Pre-2000, I'm less familiar with. Real Ultimate Power was the first website that made me laugh out loud. But there was less for user posting on the internet: fewer web-based forums before phpbb and vbulletin came along. You needed your own geocities or angelfire page if you wanted to post something that persisted on the web. Usenet and IRC were around, but I don't know the culture.
People who "make" a lot of memes are the internet equivalent of that really obnoxious kid in middle school in the 90s who couldn't go a full five minutes without quoting the Simpsons/South Park/SpongeBob.
On a side note, what's the show(s) that obnoxious middle schoolers quote nowadays? Can't imagine it's still those 3
My favorite piece of text from a few years ago that I was disgusted to be able to parse was "Shrimp cereal Topanga husband is a Me Too milkshake duck."
"He's not pining, E's passed on! This parrot is no more! He has ceased to be! E's expired and gone to meet his maker! He's a stiff! Bereft of life, e rests in peace! If you hadn't nailed him to the perch, he'd be pushing up daisies! It's metabolic processes are now 'istory! E's off the twig! E's kicked the bucket, shuffled off this mortal coil, run down the curtain and joined the bleedin' choir invisible! THIS IS AN EX-PARROT!"
But I grew up only 1 degree removed from nerds incessantly quoting Monty Python at each other, so obviously that's the sweet spot and everything past that is bad and wrong
Of the two versions it makes sense that the one that is combining two words into a contraction takes the apostrophe. Makes sense to me anyway, it's how I remember.
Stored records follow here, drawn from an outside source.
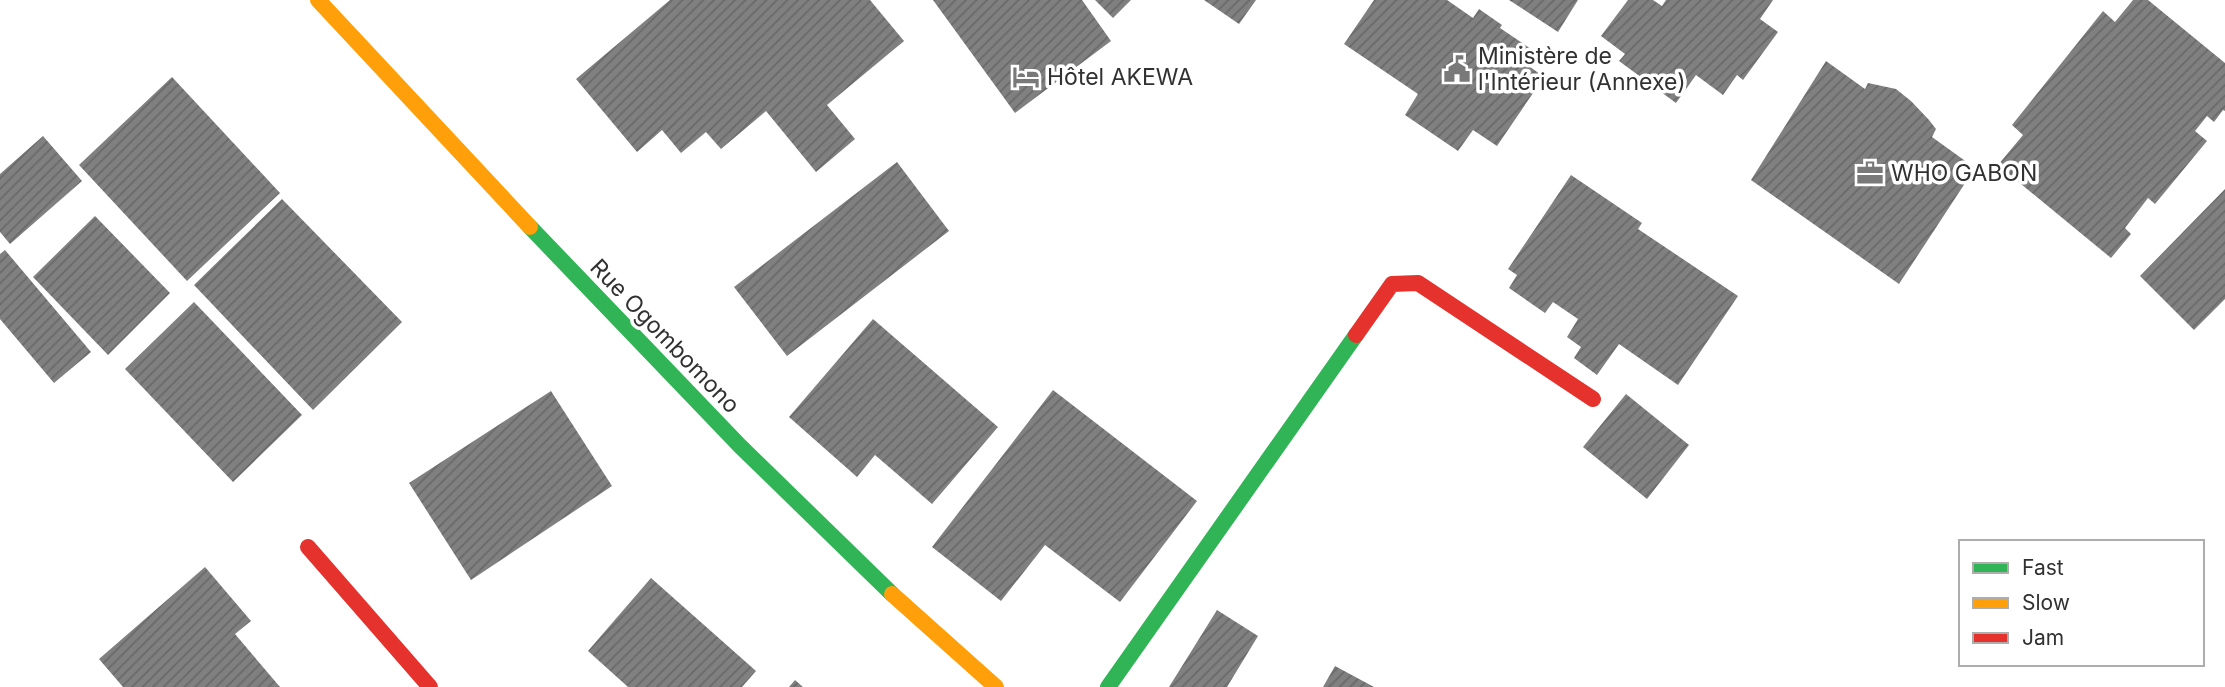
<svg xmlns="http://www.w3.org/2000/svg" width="2225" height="687" viewBox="0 0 2225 687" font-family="Inter,sans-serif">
	<defs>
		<pattern id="building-hatch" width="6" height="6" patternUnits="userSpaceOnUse" patternTransform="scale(1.75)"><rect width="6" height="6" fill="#808080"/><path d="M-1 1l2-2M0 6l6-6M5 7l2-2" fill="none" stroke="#696969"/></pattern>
	</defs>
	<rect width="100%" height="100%" fill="#fff"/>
	<path fill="url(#building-hatch)" d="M670,0h200l34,41 -77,64 28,34 -39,33 -50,-61 -45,38 -15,-17 -25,21 -19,-23 -25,22 -61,-73z
		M933,0h149l29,41 -96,72z
		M1095,0h36l-18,18z
		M1204,0h52l-17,24z
		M1374,0h73l26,18 6,-9 23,16 -2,3 31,21 -9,12 22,16 -47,69 -24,-16 -15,21 -53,-36 13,-21 -74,-50z
		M1509,0h69l-20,32z
		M1628,0h25l9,6 4,-6h107l-13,19 18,13 -35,48 -6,-5 -14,20 -27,-20 -20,28 -57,-42 6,-7 -24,-18z
		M2133,0h15l77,63v48l-2,-1 -9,12 -7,-6 -12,15 12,10 -52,63 -7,-6 -23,30 6,6 -20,24 -113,-93 25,-30 -11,-10 91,-114 12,11z
		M1826,61l39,28 3,-6 28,6 15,12 18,19 7,9 -4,8 43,31 -76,116 -148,-104z
		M172,77l108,116 -93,88 -108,-116z
		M43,136l39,45 -72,63 -10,-12v-58z
		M897,162l52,69 -162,125 -53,-69z
		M1571,175l71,48 -4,6 100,67 -60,89 -59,-41 -22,31 -23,-17 7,-11 -14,-10 11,-18 -25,-17 -8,11 -36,-25 8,-13 -9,-6z
		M2225,189v110l-31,31 -54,-54z
		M282,199l120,123 -89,88 -119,-125z
		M95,216l75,77 -62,62 -75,-78z
		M5,250l86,102 -37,31 -54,-64v-65z
		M194,302l108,113 -69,67 -108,-113z
		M873,319l125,108 -66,77 -57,-49 -18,22 -68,-60z
		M1053,390l144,111 -77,101 -75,-57 -44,56 -69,-54z
		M551,391l61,95 -141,94 -62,-97z
		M1626,394l63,51 -42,54 -64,-52z
		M205,567l46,54 -16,13 45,53h-157l-24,-28z
		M651,578l105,93 -14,16h-114l-40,-36z
		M1217,610l41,26 -31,51h-58z
		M1335,666l39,21h-51z
		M795,680l8,7h-14z"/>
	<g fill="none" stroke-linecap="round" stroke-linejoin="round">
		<path stroke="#30b455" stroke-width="16" d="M530,227l210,219 152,148
			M1108,687l248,-352"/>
		<path stroke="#ff9f0a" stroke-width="16" d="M318,0l212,227
			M892,594l104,93"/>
		<path stroke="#e5322d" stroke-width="16" d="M1356,335l36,-51 26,-1 175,116
			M308,547l122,140"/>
	</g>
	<defs>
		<symbol id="civic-bare" viewBox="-9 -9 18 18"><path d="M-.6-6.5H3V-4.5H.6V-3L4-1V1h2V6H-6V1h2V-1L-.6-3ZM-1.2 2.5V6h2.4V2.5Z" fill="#797979" stroke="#fff" stroke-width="2.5" paint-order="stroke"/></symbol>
		<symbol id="hotel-bare" viewBox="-9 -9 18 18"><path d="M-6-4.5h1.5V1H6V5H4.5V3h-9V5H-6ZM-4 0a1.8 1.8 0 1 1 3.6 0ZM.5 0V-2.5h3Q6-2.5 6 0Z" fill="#797979" stroke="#fff" stroke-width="2.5" paint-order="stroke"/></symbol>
		<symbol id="office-bare" viewBox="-9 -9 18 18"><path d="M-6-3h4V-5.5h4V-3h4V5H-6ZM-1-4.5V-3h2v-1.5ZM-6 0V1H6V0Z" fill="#797979" stroke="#fff" stroke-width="2.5" paint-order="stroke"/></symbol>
	</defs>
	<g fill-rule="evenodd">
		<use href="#civic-bare" x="1438" y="50" width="38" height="38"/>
		<use href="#hotel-bare" x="1007" y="58" width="38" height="38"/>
		<use href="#office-bare" x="1851" y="154" width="38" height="38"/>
	</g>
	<g text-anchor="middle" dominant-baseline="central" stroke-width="7" stroke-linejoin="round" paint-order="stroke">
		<g font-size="23" fill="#313131" stroke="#fff" text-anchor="start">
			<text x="1478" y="56">Ministère de<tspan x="1478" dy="26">l'Intérieur (Annexe)</tspan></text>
			<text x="1047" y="77">Hôtel AKEWA</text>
			<text x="1891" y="173">WHO GABON</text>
		</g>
		<g font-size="23" fill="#313131" stroke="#fff">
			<text transform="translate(665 336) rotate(46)">Rue Ogombomono</text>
		</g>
	</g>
	<rect x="1959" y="540" width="245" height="126" fill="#ffffff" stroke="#adadad" stroke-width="2"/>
	<rect x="1973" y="563" width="35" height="10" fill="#30b455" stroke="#adadad" stroke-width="2"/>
	<text x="2022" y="575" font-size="21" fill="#313131">Fast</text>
	<rect x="1973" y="598" width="35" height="10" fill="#ff9f0a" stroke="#adadad" stroke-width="2"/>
	<text x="2022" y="610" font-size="21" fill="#313131">Slow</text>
	<rect x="1973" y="633" width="35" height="10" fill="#e5322d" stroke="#adadad" stroke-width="2"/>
	<text x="2022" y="645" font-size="21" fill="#313131">Jam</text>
</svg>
Agreed. The possessive and contractions should be homonyms, both carrying the apostrophe. "Its" would be the nonsensical plural form of an inherently singular word: "This "it", that "it", and those "its" over there...".
The good news is that all words are made up. We can, indeed, use the same "it's" for both the possessive form of "it" and the contraction of "it is".